I’ve always been an early morning runner. There is nothing like claiming the streets as my own and experiencing the quietness of the earth before it is overrun by engines, people, and the busyness that each day brings. I have always found that the early morning hours are the most honest. It is in those hours when I am able to, as Anne Sexton says, “put my ear down to my soul and listen hard.”
When I’m told that it’s time to stop running, like I was instructed last week, I have a little freak out moment. I worry that I am losing something. Today, though, I saw the error in my thinking. Just after 6 a.m., adorned in my running shoes, I walked out the door. Just like usual I headed up the street, only at a slower pace, toward one of my usual five mile routes.
Something about this slower pace was exhilarating. Rather than concentrating on footing, breathing, and the watch on my wrist, I opened my eyes to see my surroundings. Somehow, in the darkened morning light, everything became more clear, more beautiful, more real.
This morning I was able to see the changing of the season, almost as if it were happening right before my eyes. The colors, they were so vibrant, and I drank it in like a cold glass of water on a hot day. As I passed by other walkers whom I have run by countless times through the years I was asked more than once, “you’re not running today?”
“Not today”, I answered with a smile. Today, I was in on their secret. . . today I was seeing the morning through their lens.
While I walked along the roads I felt strangely calm. . . peaceful. I felt confident and comfortable. I felt thankful for this new view. As I walked I placed my hand on my hardened belly that seemed to have a beating drum inside of it and I felt an arm or a leg or a head or a foot and in that moment it sunk in a little deeper. . . our family is really going to expand.
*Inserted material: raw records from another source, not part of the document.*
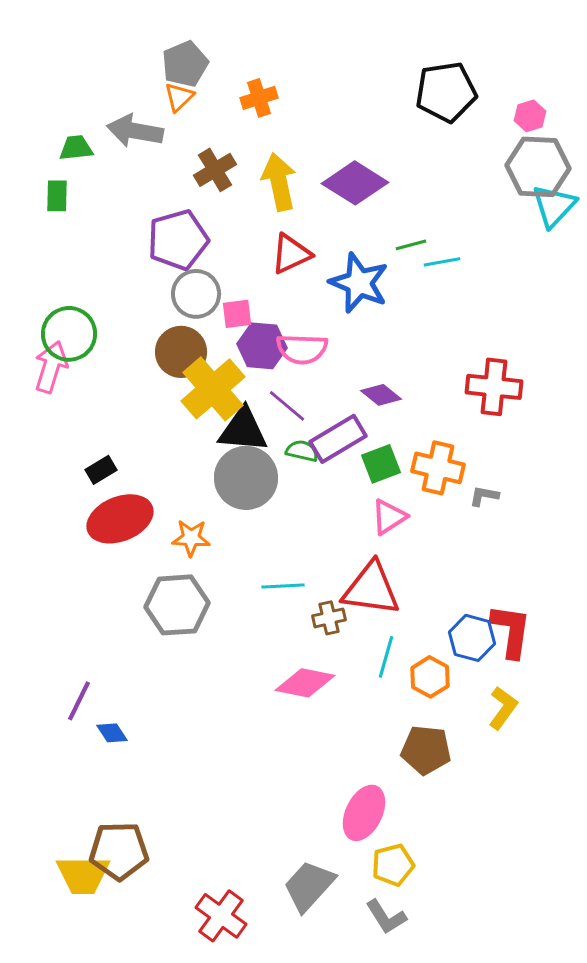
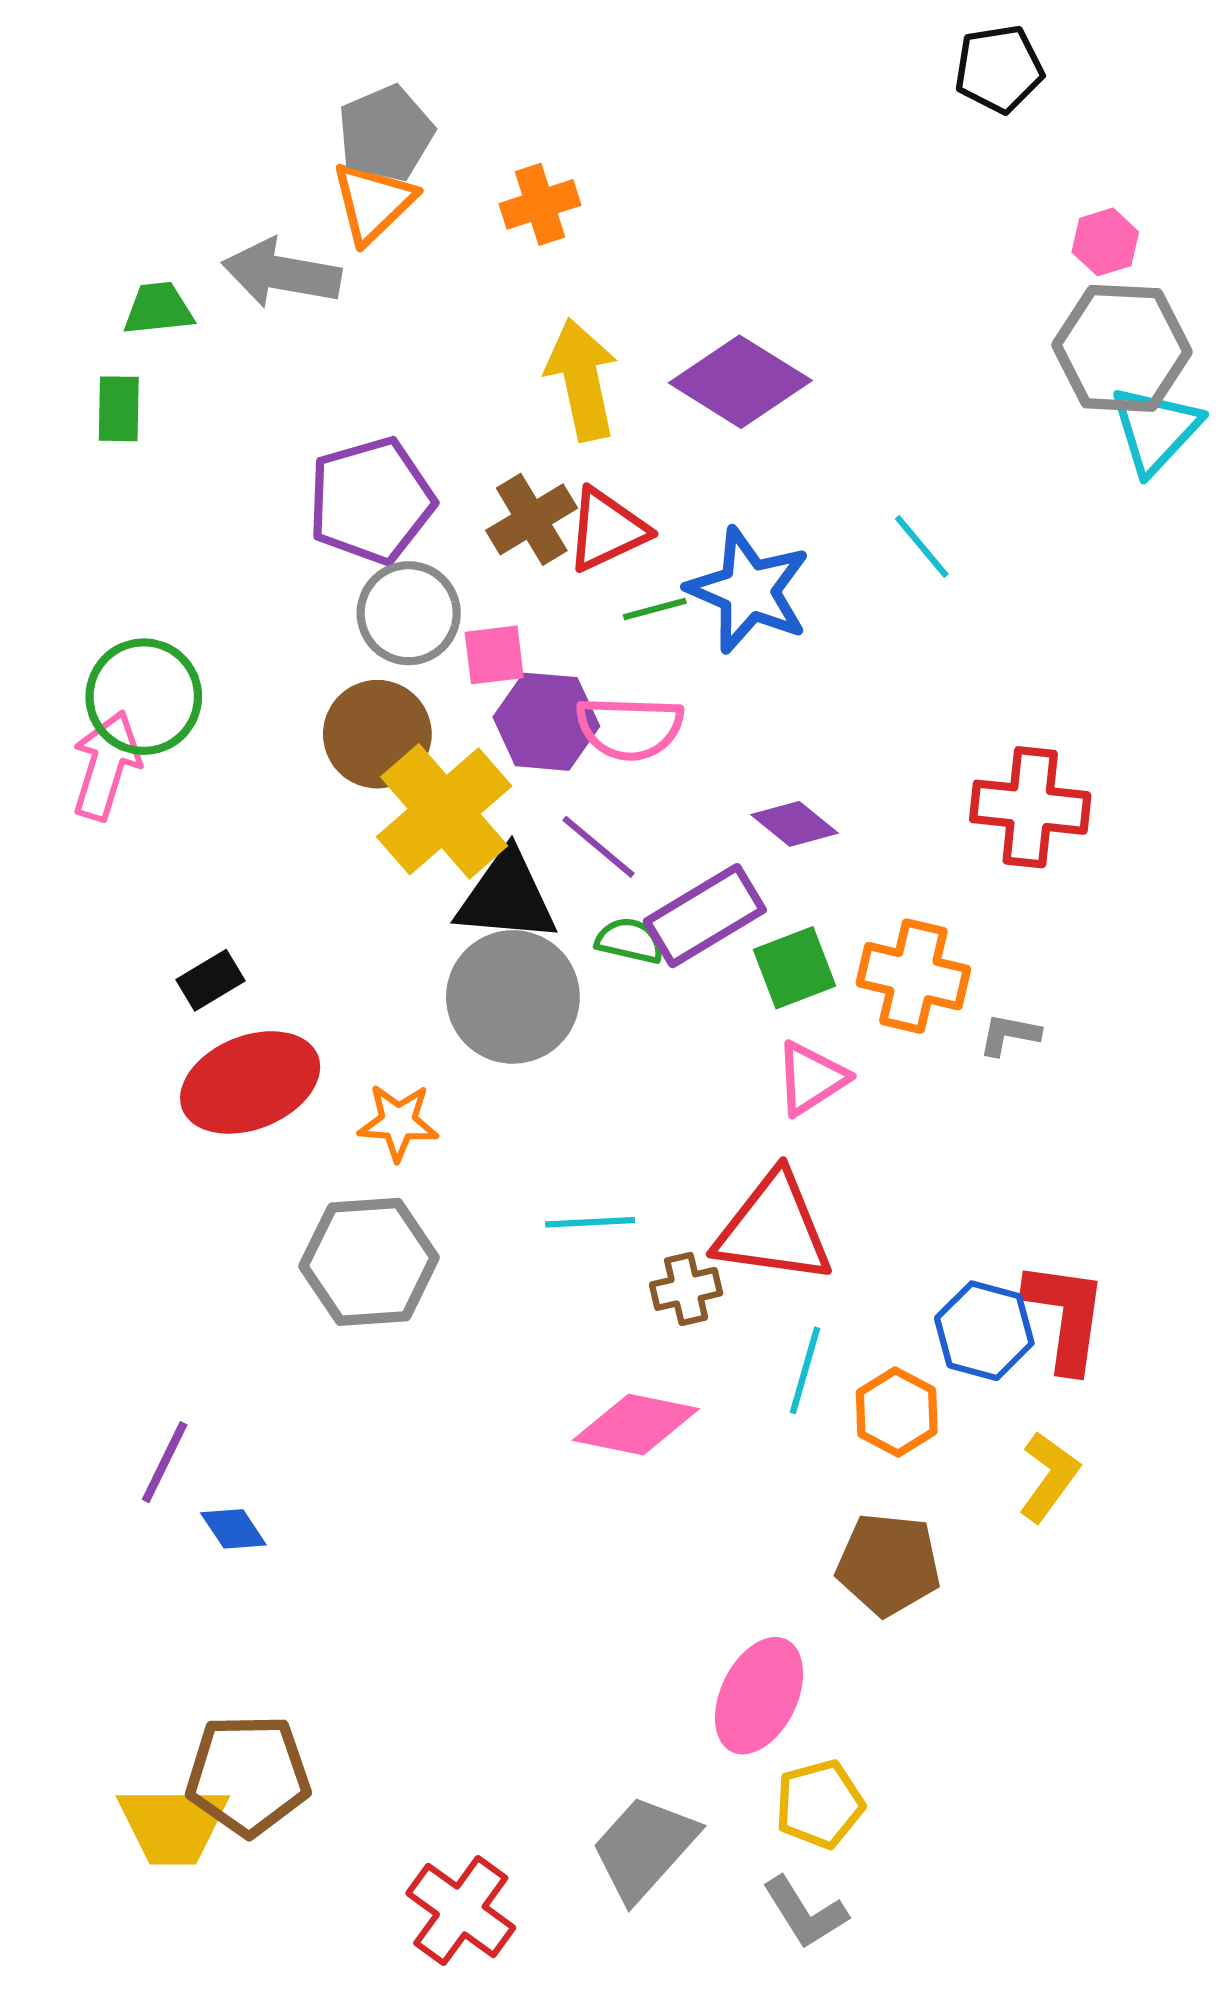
black pentagon: (446, 92) -> (999, 69), moved, size x0.7
orange triangle: (179, 97) -> (373, 202), size x1.4
brown cross: (215, 170) -> (532, 519), moved
green line: (411, 245) -> (655, 609), moved
cyan line: (442, 262) -> (922, 546), turned 60

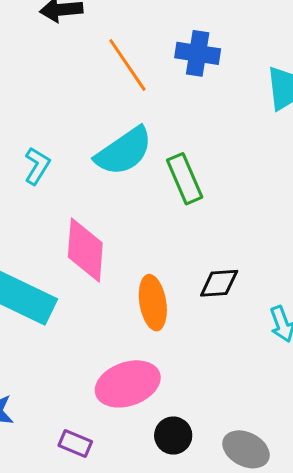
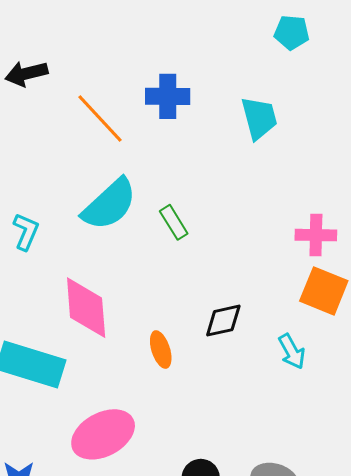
green rectangle: (185, 179) -> (174, 222), size x0.7
orange ellipse: (153, 303) -> (161, 350), size x0.7
pink ellipse: (128, 384) -> (103, 434), moved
I felt my excitement grow. Rather than nervousness, I felt joy. Rather than over-whelmed, I felt capable. Perhaps we can do this three kid thing and perhaps if will be fun.
About halfway into my walk I came to the reason that I had lugged my camera along. This tree. . .
As I got closer and closer to this tree that I have claimed as my own I felt proud of myself for finally capturing a picture of it. It wasn’t until I got right next to the tree it and put my camera to my eye that I finally noticed it. . . it is not a tree. . .
. . . but trees! Several little trees that made up what I thought was a big, strong, statement-making tree.
I was so surprised.
Once again, I was struck with the importance of slowing down. I know that, in the speed of light pace of life, slowing down will not happen naturally. I realized this morning, that slowing down must be something that I require of myself. A discipline that I have to work to develop. I didn’t go looking for the beautiful things I saw this morning. In fact, I’m quite sure they have always been there. . . it just took my slowing down enough to see it.
It was a good morning. . . a really good morning.